今、ドイツのクラウス・オールマンさんの距離・世界新記
録は3009kmです。上昇気流には熱上昇気流の他に
山肌を駆け上るウェーブ(長波・山岳波)があり、まさに
オールマン氏は15時間以上かけてアルゼンチンアルプ
スの雪山の山岳波を利用して飛んだのである。熱上昇
気流では不可能である。私がアメリカ・ミンデンのシラネ
バタ山脈上空で獲得5000mが取れたのもやはりこのウ
エーブで3個目のダイヤモンド賞達成はこの時です。
貴重な事績の抜粋
第6回日本滑空選手権大会 in 滝川滑空場
アクロバット飛行で高名なハッケン・ミューラー氏・欧州
から日本までモーターグライダーを運んだ加藤高司氏
が紹介。
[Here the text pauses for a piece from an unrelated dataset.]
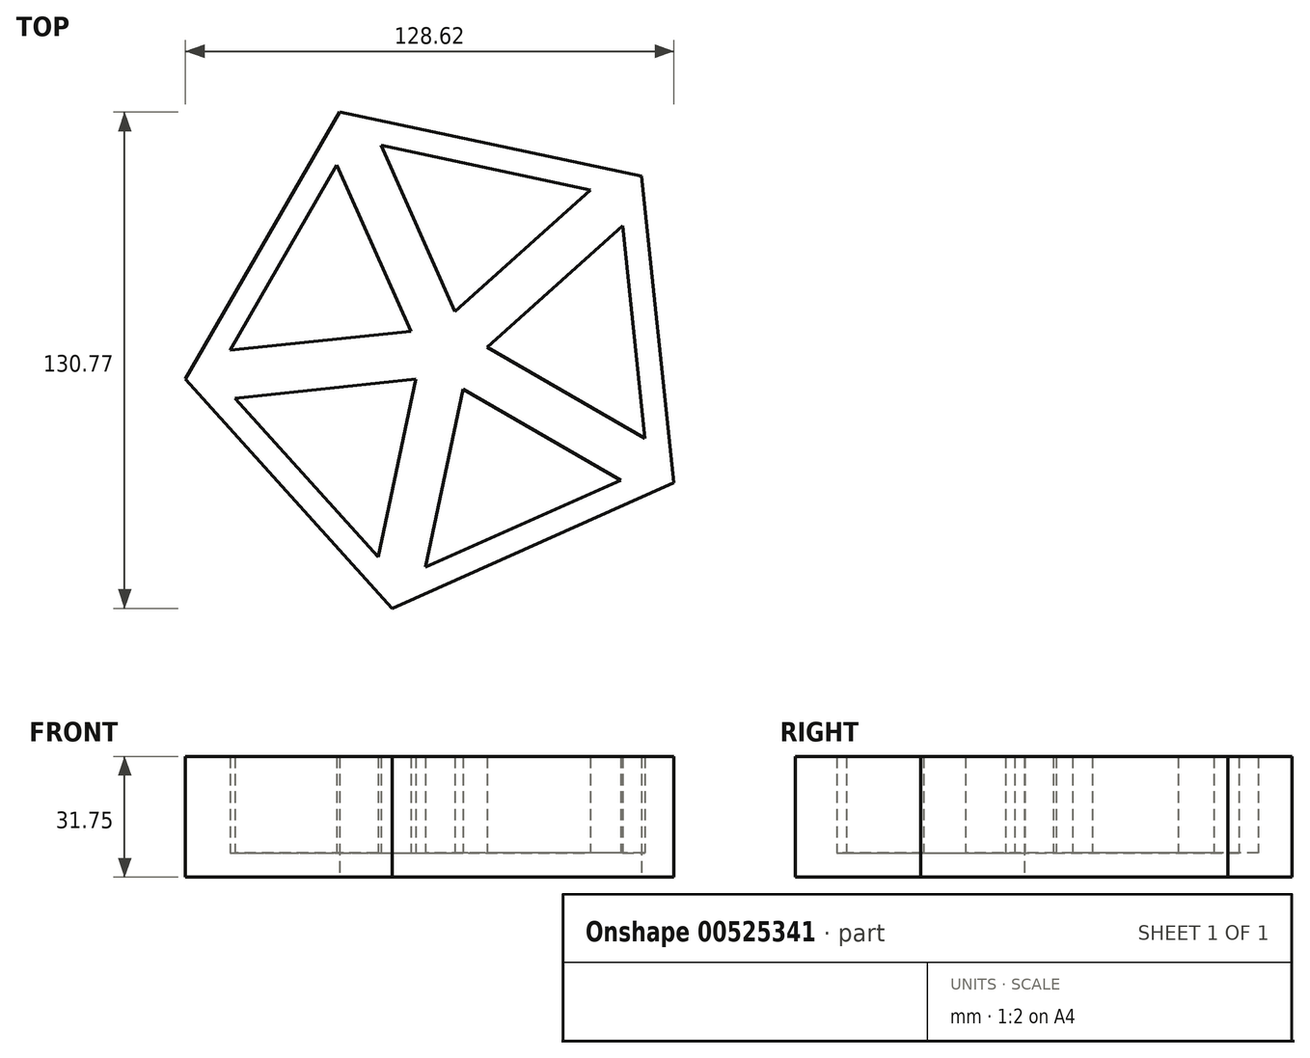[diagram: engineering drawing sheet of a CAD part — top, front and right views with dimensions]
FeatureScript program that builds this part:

紅一点吉瀬は日本国内唯一の愛機ミニ・ニ
ンバスで出場。
1976年 PiratasB4
日本女性として初の記録オーストラリアワイケリー⇔ロッ
クストン67km 飛行後シャンパンかけでフレッドさんの祝
福を受ける。
ワイケリー滑空場にて世界チャンピオン Mr.Grosse 世界
選手権出場小田勇さんと吉瀬はるか
モーニンググローリーへの挑戦
NHKや不思議大発見でもTV放映されて皆さんの関心
は高まったロール雲で、その少し前に日本人グライダー
パイロットでは初めて私たちは挑戦していた。世界気象
3大スペクタクルで東の半島から豪州北のカンタペリア
湾のはずれバークタウン上空に1000K海苔巻状のロ
ール雲が時速60Kでやって来る。あたり一面暗くなり雨
も降る時もあり、異様な雰囲気を求めて人々は集まる。
前夜から当日朝にかけて機体等がびしょ濡れになるの
が発生の目安である。翼上面の水滴を払いのけ、早朝
6時に離陸、北の海岸へむけ40K飛行して待つ。12日
間で10月28日一日だけグローリー雲に遭遇、大感激。
競技の現状と課題
国内のグライダー人口は減少傾向
日本のグライダー人口は推計で3.000人(ライセンス保
有者30.000人)、マイナーの競技である。歴史があり
文化として定着しているグライダー発祥の国ドイツは1ケ
タ違う。スウエーデンの競技人口は約5.000人(総人口
700万人)、スカイスポーツ先進国との明白な違いを以
下考えてみたい。
滑空活動の対面している問題点
1.参加する人(若者にとって)の余暇時間の制約
2.広報性の不足
3.活動にかかる費用の高騰
日本滑空選手権が行われなくなったのは残念。祭り的
要素がないので淋しいが当事者は・・・。それより世界選
手権に送り込む選手が4名とは淋しい。各団体で養成、
応援、援助する必要があると思う。
まとめと今後の展望
あくまで趣味のグライダーのお話でしたが、楽しめました
でしょうか。グライダーの魅力は飛ぶ前の期待感と飛ん
だ後の余韻にあります。最近は日本でも長距離XC飛行
に挑戦する若者が出てきています。競技取り分け世界
選手権への出場選手増に繋がる応援をしたい。
私事ですが年一回の航空身体検査が合格するかぎり
は飛びたい。
航空機産業を我が国の基幹産業として位置付けようと
動きがある。前理事長・日向美智子氏はいち早くFRPグ
ライダーを日本に輸入、FRPでボートを作っていたヤマ
ハに開発製造を打診したことがある。
日本が翼をもがれている間にドイツはグライダーの開発
製造一筋。先を越されて無理を承知であるが物づくり日
本でも挑戦して欲しい。 (原稿提供は講師)
【所感】
貴重な事績の懇切なスピーチから壮大な夢を実現され
た志に感服、グライダー競技の知見を深めました。